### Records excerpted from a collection
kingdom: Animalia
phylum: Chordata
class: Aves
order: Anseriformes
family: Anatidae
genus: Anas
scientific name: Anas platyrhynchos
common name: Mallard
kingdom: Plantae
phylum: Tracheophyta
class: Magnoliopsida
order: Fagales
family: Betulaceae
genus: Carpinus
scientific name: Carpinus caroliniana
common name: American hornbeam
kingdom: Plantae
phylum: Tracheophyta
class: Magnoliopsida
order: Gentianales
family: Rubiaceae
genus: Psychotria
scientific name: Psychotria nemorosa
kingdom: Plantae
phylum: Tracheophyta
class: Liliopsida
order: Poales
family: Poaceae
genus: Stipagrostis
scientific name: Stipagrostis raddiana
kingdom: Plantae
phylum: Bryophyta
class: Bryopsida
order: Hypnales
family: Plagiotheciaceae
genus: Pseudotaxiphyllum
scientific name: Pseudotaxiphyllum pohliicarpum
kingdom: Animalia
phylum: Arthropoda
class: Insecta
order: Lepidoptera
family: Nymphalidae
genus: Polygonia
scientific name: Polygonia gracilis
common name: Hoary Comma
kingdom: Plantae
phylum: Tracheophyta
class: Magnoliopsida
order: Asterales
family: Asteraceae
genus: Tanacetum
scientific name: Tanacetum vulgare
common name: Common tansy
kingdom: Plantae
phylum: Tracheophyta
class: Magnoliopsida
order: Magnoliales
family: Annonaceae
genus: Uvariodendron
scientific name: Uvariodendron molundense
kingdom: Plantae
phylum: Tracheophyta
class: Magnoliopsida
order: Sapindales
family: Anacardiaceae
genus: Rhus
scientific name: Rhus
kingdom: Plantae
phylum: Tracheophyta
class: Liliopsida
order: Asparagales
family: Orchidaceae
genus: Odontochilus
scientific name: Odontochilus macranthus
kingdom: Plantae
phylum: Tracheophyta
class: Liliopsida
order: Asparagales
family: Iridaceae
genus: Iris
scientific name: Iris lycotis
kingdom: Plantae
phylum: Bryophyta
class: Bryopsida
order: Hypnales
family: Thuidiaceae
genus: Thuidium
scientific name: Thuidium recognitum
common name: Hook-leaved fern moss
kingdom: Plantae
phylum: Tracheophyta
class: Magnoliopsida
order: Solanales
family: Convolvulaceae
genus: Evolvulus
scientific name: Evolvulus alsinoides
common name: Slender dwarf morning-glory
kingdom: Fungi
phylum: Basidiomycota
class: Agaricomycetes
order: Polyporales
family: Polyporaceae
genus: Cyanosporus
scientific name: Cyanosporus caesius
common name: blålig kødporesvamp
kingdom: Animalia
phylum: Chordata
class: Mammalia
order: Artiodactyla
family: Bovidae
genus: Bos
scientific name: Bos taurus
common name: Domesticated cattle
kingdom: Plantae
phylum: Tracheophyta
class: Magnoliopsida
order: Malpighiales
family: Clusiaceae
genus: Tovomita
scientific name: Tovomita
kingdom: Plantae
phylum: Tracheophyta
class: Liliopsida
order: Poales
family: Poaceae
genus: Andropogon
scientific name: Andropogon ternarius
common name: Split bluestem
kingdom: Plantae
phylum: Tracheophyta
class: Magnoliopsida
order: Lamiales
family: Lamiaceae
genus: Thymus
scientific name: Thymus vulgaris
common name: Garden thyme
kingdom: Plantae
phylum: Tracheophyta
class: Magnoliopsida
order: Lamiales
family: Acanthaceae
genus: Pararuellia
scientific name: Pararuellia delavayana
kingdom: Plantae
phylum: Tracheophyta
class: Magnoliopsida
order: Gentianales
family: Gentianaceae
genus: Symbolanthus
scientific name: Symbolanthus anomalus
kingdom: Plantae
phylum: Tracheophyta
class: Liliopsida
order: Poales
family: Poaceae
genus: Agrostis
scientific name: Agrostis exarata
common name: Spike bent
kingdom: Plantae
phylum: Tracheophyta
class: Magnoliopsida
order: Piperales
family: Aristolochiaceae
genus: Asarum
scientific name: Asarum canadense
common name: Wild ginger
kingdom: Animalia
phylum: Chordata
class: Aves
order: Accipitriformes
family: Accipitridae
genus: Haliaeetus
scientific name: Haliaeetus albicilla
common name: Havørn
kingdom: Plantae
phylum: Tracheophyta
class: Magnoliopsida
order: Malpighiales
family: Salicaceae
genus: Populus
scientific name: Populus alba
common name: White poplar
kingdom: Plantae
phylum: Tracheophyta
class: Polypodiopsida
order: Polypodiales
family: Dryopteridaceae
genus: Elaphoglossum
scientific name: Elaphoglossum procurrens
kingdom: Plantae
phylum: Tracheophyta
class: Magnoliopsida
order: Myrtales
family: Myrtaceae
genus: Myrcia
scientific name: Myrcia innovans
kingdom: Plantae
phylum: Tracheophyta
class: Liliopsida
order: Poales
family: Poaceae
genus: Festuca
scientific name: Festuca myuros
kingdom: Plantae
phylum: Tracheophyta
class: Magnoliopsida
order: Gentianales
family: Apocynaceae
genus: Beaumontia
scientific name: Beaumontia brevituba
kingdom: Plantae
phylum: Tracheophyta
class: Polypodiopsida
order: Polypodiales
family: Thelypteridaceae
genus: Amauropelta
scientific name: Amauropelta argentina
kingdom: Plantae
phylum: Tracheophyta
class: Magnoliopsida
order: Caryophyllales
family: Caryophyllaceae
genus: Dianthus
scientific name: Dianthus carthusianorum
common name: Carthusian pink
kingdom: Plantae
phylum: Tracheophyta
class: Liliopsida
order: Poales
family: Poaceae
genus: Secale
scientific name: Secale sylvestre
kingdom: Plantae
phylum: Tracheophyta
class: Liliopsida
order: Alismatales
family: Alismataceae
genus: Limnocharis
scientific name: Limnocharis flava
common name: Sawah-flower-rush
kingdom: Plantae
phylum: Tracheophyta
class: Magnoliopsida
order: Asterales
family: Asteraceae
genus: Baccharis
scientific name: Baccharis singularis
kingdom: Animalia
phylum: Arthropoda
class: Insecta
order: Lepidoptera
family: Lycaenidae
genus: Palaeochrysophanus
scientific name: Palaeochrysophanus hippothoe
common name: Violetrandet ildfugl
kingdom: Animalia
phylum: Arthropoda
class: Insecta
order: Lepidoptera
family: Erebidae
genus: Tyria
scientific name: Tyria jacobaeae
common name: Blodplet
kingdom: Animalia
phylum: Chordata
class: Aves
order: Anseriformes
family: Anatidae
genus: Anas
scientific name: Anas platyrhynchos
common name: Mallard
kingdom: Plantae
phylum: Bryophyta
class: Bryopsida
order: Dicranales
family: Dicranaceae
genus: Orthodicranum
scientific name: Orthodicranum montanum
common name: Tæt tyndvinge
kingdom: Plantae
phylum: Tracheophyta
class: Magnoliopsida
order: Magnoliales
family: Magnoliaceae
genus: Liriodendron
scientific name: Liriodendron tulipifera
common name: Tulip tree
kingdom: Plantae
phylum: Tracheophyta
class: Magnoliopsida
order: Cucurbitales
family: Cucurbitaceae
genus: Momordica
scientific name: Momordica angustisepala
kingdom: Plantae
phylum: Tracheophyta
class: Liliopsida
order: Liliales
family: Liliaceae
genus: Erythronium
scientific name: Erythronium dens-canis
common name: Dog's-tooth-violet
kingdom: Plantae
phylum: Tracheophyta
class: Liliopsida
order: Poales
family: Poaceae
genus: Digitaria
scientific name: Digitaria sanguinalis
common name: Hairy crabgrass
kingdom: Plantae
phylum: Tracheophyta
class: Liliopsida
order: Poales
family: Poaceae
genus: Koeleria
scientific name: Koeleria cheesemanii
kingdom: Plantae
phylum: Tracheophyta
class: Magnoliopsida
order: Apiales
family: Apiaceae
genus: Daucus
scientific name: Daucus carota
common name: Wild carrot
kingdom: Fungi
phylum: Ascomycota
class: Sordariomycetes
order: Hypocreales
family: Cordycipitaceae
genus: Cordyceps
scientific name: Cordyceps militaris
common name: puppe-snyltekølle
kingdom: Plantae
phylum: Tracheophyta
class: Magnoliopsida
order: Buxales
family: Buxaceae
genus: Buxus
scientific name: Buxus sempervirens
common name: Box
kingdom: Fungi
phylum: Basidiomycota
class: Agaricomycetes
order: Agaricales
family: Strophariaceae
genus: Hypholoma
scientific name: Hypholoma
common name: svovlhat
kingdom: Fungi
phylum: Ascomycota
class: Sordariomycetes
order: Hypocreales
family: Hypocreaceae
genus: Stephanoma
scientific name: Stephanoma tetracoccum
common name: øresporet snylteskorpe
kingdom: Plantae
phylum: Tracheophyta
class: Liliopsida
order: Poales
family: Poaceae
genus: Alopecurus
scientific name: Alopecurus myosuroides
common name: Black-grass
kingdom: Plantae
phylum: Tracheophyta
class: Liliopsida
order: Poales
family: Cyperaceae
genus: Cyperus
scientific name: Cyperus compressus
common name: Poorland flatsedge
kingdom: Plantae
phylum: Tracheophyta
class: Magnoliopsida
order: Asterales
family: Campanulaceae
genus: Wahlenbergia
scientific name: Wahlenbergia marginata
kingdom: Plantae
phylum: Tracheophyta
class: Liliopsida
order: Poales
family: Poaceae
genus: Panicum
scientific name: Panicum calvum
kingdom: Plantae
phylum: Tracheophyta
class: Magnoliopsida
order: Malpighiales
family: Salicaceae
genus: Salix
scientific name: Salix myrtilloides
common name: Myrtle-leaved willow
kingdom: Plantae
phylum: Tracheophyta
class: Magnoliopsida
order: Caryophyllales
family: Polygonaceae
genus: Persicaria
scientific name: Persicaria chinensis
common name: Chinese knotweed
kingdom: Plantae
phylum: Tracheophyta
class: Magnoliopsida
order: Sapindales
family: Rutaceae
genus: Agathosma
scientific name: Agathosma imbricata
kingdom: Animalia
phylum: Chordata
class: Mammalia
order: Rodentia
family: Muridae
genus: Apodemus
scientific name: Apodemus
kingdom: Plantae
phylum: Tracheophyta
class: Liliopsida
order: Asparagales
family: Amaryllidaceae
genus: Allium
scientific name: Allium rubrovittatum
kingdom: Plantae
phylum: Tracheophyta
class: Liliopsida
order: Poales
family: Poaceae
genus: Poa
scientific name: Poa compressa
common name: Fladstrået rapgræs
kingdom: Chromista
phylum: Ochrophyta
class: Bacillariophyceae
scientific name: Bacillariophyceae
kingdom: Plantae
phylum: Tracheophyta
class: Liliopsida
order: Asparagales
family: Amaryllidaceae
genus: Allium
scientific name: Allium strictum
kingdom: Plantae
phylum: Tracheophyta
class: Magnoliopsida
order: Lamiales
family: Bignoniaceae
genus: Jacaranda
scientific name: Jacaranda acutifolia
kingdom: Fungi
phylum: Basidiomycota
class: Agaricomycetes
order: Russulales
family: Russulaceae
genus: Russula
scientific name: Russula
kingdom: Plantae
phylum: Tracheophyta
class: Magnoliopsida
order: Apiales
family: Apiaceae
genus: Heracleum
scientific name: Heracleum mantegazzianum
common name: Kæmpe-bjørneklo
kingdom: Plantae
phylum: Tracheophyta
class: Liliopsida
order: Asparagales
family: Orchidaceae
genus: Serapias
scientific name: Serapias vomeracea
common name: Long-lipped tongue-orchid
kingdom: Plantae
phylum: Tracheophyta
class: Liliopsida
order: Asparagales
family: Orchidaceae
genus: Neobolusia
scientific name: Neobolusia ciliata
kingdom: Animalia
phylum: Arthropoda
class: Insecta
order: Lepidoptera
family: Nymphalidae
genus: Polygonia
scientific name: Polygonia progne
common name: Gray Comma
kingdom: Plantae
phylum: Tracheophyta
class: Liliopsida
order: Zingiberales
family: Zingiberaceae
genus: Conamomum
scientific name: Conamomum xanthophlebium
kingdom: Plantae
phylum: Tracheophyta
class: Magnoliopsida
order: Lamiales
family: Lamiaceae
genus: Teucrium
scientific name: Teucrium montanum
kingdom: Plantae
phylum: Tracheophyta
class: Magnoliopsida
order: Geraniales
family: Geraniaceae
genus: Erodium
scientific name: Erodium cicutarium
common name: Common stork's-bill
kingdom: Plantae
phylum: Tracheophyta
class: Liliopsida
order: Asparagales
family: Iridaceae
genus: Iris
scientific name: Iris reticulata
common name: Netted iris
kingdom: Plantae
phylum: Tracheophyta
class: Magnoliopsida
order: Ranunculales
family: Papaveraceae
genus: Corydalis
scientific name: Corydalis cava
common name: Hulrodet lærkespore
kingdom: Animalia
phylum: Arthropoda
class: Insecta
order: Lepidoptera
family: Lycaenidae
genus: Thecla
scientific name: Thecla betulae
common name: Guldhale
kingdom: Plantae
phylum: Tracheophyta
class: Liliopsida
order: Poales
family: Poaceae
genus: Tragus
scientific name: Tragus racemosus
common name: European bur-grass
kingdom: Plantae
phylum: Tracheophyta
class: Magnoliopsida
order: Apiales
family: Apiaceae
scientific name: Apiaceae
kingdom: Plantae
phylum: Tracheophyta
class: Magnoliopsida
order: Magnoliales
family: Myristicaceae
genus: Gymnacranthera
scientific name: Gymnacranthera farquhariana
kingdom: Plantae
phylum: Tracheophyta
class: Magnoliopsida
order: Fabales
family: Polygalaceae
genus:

### WHAT NEEDS TO BE DONE
Reproduce without any change the stretch of data from the line containing "scientific name: Erodium cicutarium" through the final line of the data.

### SOLUTION BELOW
scientific name: Erodium cicutarium
common name: Common stork's-bill
kingdom: Plantae
phylum: Tracheophyta
class: Liliopsida
order: Asparagales
family: Iridaceae
genus: Iris
scientific name: Iris reticulata
common name: Netted iris
kingdom: Plantae
phylum: Tracheophyta
class: Magnoliopsida
order: Ranunculales
family: Papaveraceae
genus: Corydalis
scientific name: Corydalis cava
common name: Hulrodet lærkespore
kingdom: Animalia
phylum: Arthropoda
class: Insecta
order: Lepidoptera
family: Lycaenidae
genus: Thecla
scientific name: Thecla betulae
common name: Guldhale
kingdom: Plantae
phylum: Tracheophyta
class: Liliopsida
order: Poales
family: Poaceae
genus: Tragus
scientific name: Tragus racemosus
common name: European bur-grass
kingdom: Plantae
phylum: Tracheophyta
class: Magnoliopsida
order: Apiales
family: Apiaceae
scientific name: Apiaceae
kingdom: Plantae
phylum: Tracheophyta
class: Magnoliopsida
order: Magnoliales
family: Myristicaceae
genus: Gymnacranthera
scientific name: Gymnacranthera farquhariana
kingdom: Plantae
phylum: Tracheophyta
class: Magnoliopsida
order: Fabales
family: Polygalaceae
genus:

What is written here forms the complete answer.